Also by Nicole Williams

Back Ad

Credits

Copyright

About the Publisher



ONE

Up, down. Round and around. Rinse and repeat. That was our pattern. That was our world.

With a guy like Jude Ryder at my side, the lows in life were lower and the highs were higher. This was our reality, our story . . . our love story. We fought; we made up. We messed up; we apologized. We lived; we learned. Jude and I had made a lot of mistakes in the history of our relationship, but one thing we always seemed to get right? Our all-consuming love for each other.

This was my life.

And you know what?

Life was pretty damn good.

Even despite the fact that I had no clue where I was.

“What are you up to?” I whispered back to Jude, continuing to let him lead me into the black hole.

“Something you’ll love,” he replied, squeezing my shoulders as he steered me along. My heels began to echo around me.

So we were in a tunnel, but what tunnel was totally beyond me, because Jude had made me close my eyes the moment I’d answered the door this evening. Other than driving around in his ancient rumble-wagon of a truck for the better part of a Friday date night, I’d lost my bearings in every way a girl could ever lose them.

Given the fact that Jude Ryder was my fiancé, my bearings had been a tad off-kilter for the past few years, but they were especially off the grid tonight.

Did this tunnel have an end? The longer we continued down it, the louder my footsteps echoed around us.

“Is whatever you’re up to illegal?” I asked, not sure I really wanted to know.

“Is that a trick question?” he said, sounding amused.

“Is that a trick answer?”

He didn’t respond immediately. Instead, I felt his mouth warm the skin at the base of my neck. One full breath out, and one full breath in, slow and deep and suffocating, before his lips grazed the heated patch of skin.

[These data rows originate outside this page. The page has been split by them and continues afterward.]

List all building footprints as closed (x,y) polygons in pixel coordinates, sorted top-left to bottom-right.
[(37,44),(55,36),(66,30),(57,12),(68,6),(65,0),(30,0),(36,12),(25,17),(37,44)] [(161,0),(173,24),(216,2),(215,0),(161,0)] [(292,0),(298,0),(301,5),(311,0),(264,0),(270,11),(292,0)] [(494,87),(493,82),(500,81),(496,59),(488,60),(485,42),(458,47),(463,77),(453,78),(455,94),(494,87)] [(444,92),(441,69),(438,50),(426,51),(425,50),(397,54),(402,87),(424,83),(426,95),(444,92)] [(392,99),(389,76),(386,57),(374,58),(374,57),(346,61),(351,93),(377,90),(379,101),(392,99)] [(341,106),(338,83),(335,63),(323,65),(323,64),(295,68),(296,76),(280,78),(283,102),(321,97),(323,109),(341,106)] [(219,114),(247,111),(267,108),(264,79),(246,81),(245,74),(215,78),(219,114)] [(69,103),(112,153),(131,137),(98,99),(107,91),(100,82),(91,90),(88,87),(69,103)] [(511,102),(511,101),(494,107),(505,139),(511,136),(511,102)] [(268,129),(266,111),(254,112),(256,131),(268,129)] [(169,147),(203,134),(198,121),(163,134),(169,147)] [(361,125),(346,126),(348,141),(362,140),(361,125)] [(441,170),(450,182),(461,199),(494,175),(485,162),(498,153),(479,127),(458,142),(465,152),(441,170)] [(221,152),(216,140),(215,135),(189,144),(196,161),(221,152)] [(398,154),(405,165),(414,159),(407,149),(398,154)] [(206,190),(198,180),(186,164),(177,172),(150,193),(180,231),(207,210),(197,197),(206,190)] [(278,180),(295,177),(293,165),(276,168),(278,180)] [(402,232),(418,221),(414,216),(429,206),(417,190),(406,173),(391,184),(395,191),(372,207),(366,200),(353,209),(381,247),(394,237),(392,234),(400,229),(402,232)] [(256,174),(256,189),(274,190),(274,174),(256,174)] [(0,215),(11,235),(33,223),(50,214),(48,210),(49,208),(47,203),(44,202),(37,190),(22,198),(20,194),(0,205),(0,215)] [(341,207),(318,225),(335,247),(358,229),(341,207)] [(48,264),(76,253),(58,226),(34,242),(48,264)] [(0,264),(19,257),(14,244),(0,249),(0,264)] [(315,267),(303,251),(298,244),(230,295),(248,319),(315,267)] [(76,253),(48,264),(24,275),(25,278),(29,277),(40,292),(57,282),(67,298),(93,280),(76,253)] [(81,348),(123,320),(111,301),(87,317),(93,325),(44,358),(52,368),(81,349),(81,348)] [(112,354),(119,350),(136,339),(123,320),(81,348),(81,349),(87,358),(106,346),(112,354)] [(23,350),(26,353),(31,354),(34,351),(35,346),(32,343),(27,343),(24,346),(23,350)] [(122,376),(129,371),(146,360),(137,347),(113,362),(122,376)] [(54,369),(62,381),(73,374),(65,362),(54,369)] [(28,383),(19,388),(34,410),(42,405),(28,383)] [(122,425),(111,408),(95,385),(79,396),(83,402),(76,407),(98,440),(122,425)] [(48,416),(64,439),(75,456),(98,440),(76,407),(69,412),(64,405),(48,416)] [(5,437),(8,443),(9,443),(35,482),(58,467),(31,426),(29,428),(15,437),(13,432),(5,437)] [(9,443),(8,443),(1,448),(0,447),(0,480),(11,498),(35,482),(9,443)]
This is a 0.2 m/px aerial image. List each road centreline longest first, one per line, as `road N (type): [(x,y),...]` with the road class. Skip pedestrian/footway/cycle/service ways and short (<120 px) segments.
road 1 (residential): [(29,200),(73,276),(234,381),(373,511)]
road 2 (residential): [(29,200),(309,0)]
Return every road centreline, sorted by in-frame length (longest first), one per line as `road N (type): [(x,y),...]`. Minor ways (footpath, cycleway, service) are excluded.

I tried not to react like his touch was hardwired to drive every bit of me crazy, but even after years together, Jude could still unravel me with one touch. My skin was pricking to life with tiny goose bumps that trailed down to my lower back when his mouth pulled away.

“There will most certainly be high points tonight that could be classified as illegal in every one of the Bible Belt states,” he said, his voice low with desire. Not quite as rough as it got when he needed me right then and there; it was still restrained enough that I knew he wasn’t going to throw me up against the nearest wall and start fisting up my skirt before we got a step farther. “Does that answer your question?”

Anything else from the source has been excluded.